In the latest development in the Odebrecht scandal, Latin America's corporate corruption scandal, a public prosecutor has opened a criminal probe into Peru's former presidential candidate Keiko Fujimori, implicating her in laundering money in the Odebrecht case.
Attorney General Pablo Sanchez said Monday that a note found on the mobile phone of the former president of the Brazilian construction company, Marcelo Odebrecht, implicates Fujimori.
The note, confiscated by Brazilian authorities, includes the phrase, "Raise Keiko to 500 and pay her a visit." Sanchez said that was enough proof to probe further.

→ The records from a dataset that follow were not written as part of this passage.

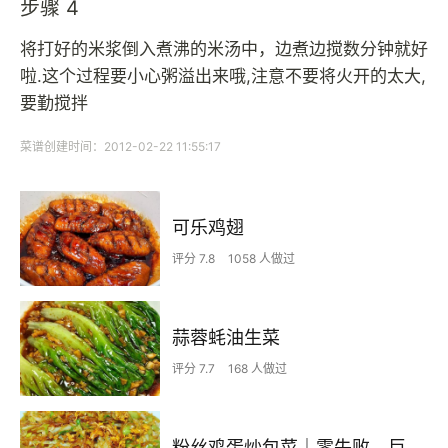
步骤 4
将打好的米浆倒入煮沸的米汤中，边煮边搅数分钟就好
啦.这个过程要小心粥溢出来哦,注意不要将火开的太大,
要勤搅拌
菜谱创建时间：2012-02-22 11:55:17
可乐鸡翅
评分 7.8
1058 人做过
蒜蓉蚝油生菜
评分 7.7
168 人做过
粉丝鸡蛋炒包菜｜零失败、巨下饭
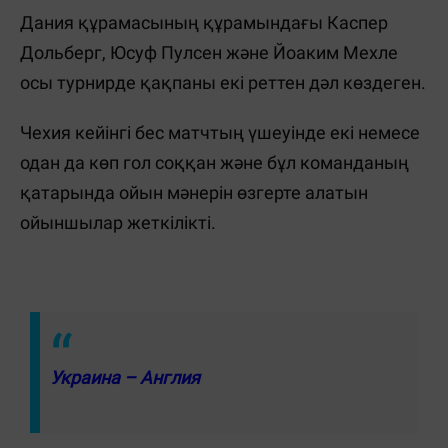
Дания құрамасының құрамындағы Каспер
Дольберг, Юсуф Пулсен және Йоаким Мехле
осы турнирде қақпаны екі реттен дәл көздеген.
Чехия кейінгі бес матчтың үшеуінде екі немесе
одан да көп гол соққан және бұл команданың
қатарында ойын мәнерін өзгерте алатын
ойыншылар жеткілікті.
Украина – Англия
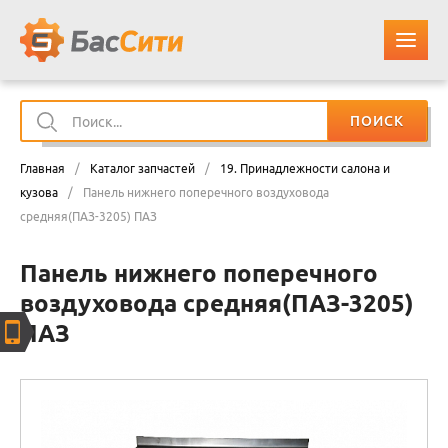
ПОИСК
О КОМПАНИИ
Главная
/
Каталог запчастей
/
19. Принадлежности салона и
КАТАЛОГ ЗАПЧАСТЕЙ
кузова
/
Панель нижнего поперечного воздуховода
средняя(ПАЗ-3205) ПАЗ
ОПЛАТА И ДОСТАВКА
Панель нижнего поперечного
воздуховода средняя(ПАЗ-3205)
КОНТАКТЫ
ПАЗ
КОРЗИНА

The prosecutor's office had earlier said that Marcelo Odebrecht asked the director of his company in Peru, Jorge Barata, to increase support for Keiko Fujimori's 2011 presidential campaign.
The region's largest construction conglomerate came to the spotlight when dozens of its executives confessed to bribing state and corporate actors for receiving construction contracts in at least 10 Latin American countries, including Colombia, Argentina, Ecuador, Peru and Venezuela.

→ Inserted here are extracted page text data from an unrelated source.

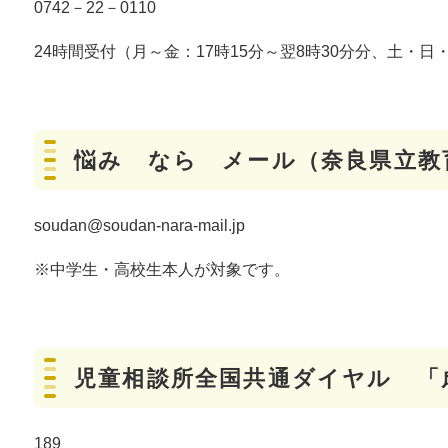
0742－22－0110
24時間受付（月～金：17時15分～翌8時30分分、土・
悩み なら メール（奈良県立教
soudan@soudan-nara-mail.jp
※中学生・高校生本人が対象です。
児童相談所全国共通ダイヤル 「
189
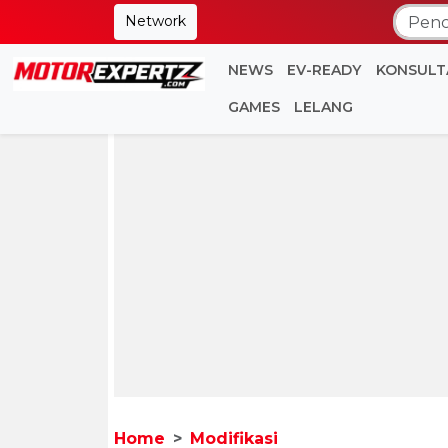
Network
NEWS
EV-READY
KONSULT
GAMES
LELANG
Home
Modifikasi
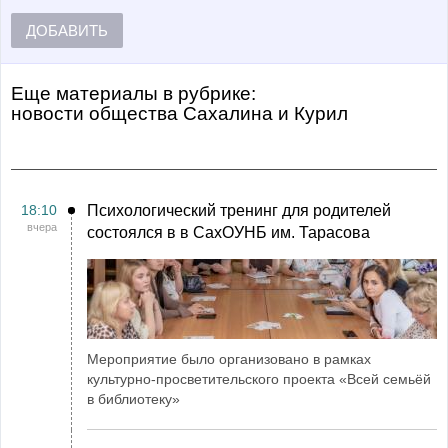
ДОБАВИТЬ
Еще материалы в рубрике:
Новости общества Сахалина и Курил
18:10
Психологический тренинг для родителей
вчера
состоялся в в СахОУНБ им. Тарасова
Мероприятие было организовано в рамках
культурно-просветительского проекта «Всей семьёй
в библиотеку»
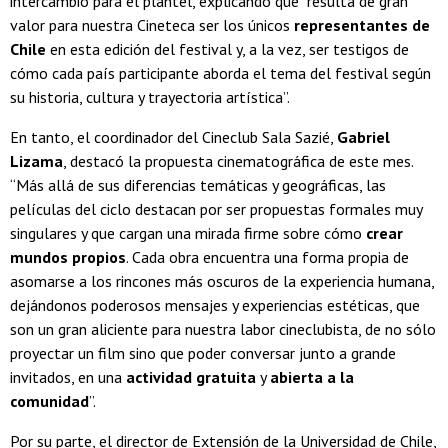
intercambio para el plantel, explicando que “resulta de gran
valor para nuestra Cineteca ser los únicos
representantes de
Chile
en esta edición del festival y, a la vez, ser testigos de
cómo cada país participante aborda el tema del festival según
su historia, cultura y trayectoria artística”.
En tanto, el coordinador del Cineclub Sala Sazié,
Gabriel
Lizama
, destacó la propuesta cinematográfica de este mes.
“Más allá de sus diferencias temáticas y geográficas, las
películas del ciclo destacan por ser propuestas formales muy
singulares y que cargan una mirada firme sobre cómo
crear
mundos propios
. Cada obra encuentra una forma propia de
asomarse a los rincones más oscuros de la experiencia humana,
dejándonos poderosos mensajes y experiencias estéticas, que
son un gran aliciente para nuestra labor cineclubista, de no sólo
proyectar un film sino que poder conversar junto a grande
invitados, en una
actividad gratuita
y
abierta a la
comunidad
”.
Por su parte, el director de Extensión de la Universidad de Chile,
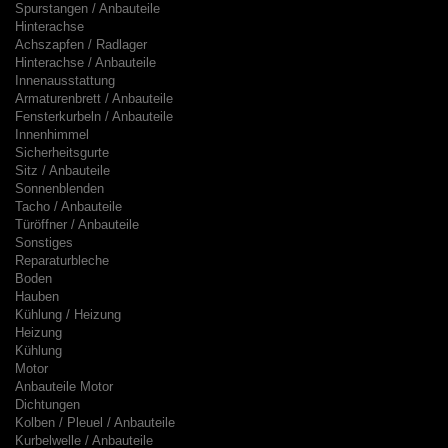
Spurstangen / Anbauteile
Hinterachse
Achszapfen / Radlager
Hinterachse / Anbauteile
Innenausstattung
Armaturenbrett / Anbauteile
Fensterkurbeln / Anbauteile
Innenhimmel
Sicherheitsgurte
Sitz / Anbauteile
Sonnenblenden
Tacho / Anbauteile
Türöffner / Anbauteile
Sonstiges
Reparaturbleche
Boden
Hauben
Kühlung / Heizung
Heizung
Kühlung
Motor
Anbauteile Motor
Dichtungen
Kolben / Pleuel / Anbauteile
Kurbelwelle / Anbauteile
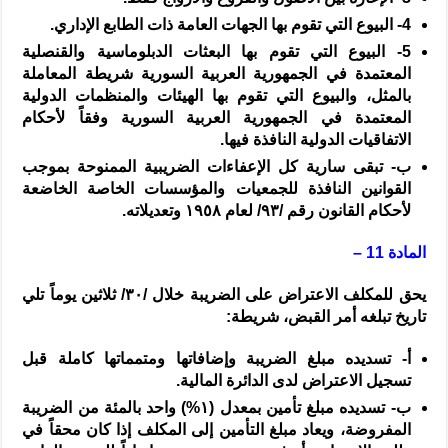
4-
البيوع التي تقوم بها الجهات العامة ذات الطابع الإداري.
5-
البيوع التي تقوم بها البعثات الدبلوماسية والقنصلية
المعتمدة في الجمهورية العربية السورية شريطة المعاملة
بالمثل، والبيوع التي تقوم بها الهيئات والمنظمات الدولية
المعتمدة في الجمهورية العربية السورية وفقاً لأحكام
الاتفاقيات الدولية النافذة فيها.
‌ب-
تبقى سارية كل الإعفاءات الضريبية الممنوحة بموجب
القوانين النافذة للجمعيات والمؤسسات الخاصة الخاضعة
لأحكام القانون رقم /
٩٣
/ لعام
١٩٥٨
وتعديلاته.
المادة 11 –
يحق للمكلف الاعتراض على الضريبة خلال /
٣٠
/ ثلاثين يوماً تلي
تاريخ تبلغه أمر القبض، شريطة:
‌أ-
تسديده مبلغ الضريبة وإضافاتها ومتمماتها كاملة قبل
تسجيل الاعتراض لدى الدائرة المالية.
‌ب-
تسديده مبلغ تأمين بمعدل (
١%
) واحد بالمئة من الضريبة
المفروضة، ويعاد مبلغ التأمين إلى المكلف إذا كان محقاً في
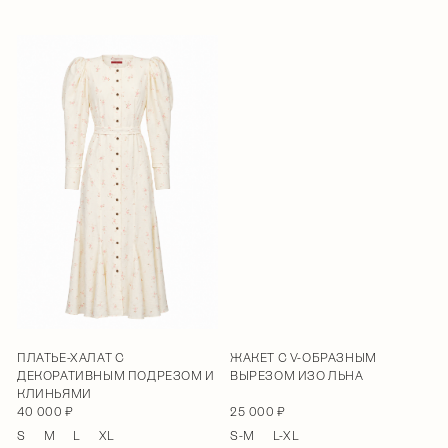
ПЛАТЬЕ-ХАЛАТ С
ЖАКЕТ С V-ОБРАЗНЫМ
ДЕКОРАТИВНЫМ ПОДРЕЗОМ И
ВЫРЕЗОМ ИЗО ЛЬНА
КЛИНЬЯМИ
40 000 ₽
25 000 ₽
S
M
L
XL
S-M
L-XL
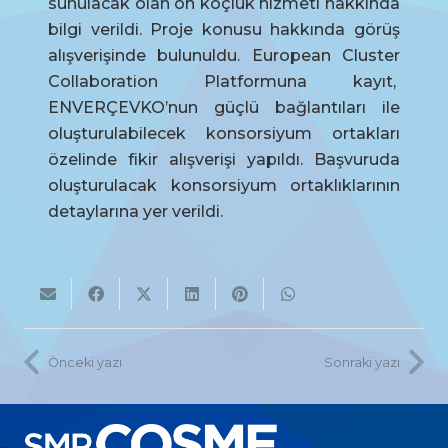
sunulacak olan ön koçluk hizmeti hakkında
bilgi verildi. Proje konusu hakkında görüş
alışverişinde bulunuldu. European Cluster
Collaboration Platformuna kayıt,
ENVERÇEVKO’nun güçlü bağlantıları ile
oluşturulabilecek konsorsiyum ortakları
özelinde fikir alışverişi yapıldı. Başvuruda
oluşturulacak konsorsiyum ortaklıklarının
detaylarına yer verildi.
Önceki yazı
Sonraki yazı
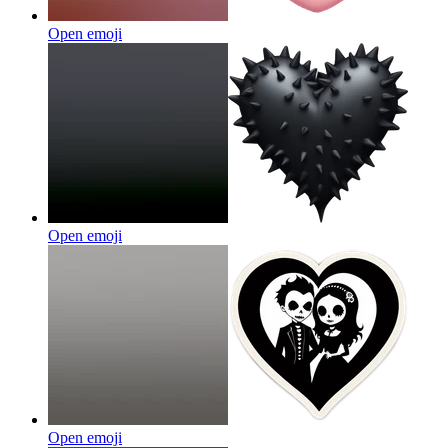
Open emoji
Open emoji
Open emoji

The construction company is said to have doled a staggering US$800 million in bribes to several organizations and individuals between 2001 and 2016.
Defending herself, Fujimori said on Twitter Tuesday, "I say this for the umpteenth time: neither the Popular Force nor I have received money from Odebrecht."
The twice-defeated right-wing presidential candidate said she has "always collaborated with all the investigations and this will not be the exception" and that the investigation would prove her innocence and "will confirm that Odebrecht did not give us money."
Fujimori, the daughter of the jailed Peruvian dictator Alberto Fujimori, is already facing a corruption probe from February for her alleged involvement in money laundering in a business deal.
In an audiotape recording given to the DEA by a U.S.-based Peruvian pilot, Jesus Francisco Vasquez, former Congressman Joaquin Ramirez also one of the financiers of Fujimori's campaign is heard saying that Fujimori gave him US$15 million which he laundered in his businesses.
In Peru, the Odebrecht case focuses on tracing the US$29 million that the Brazilian company admitted in U.S. court that it had paid in bribes to Peruvian officials in exchange for awarding million-dollar projects between 2005 and 2014.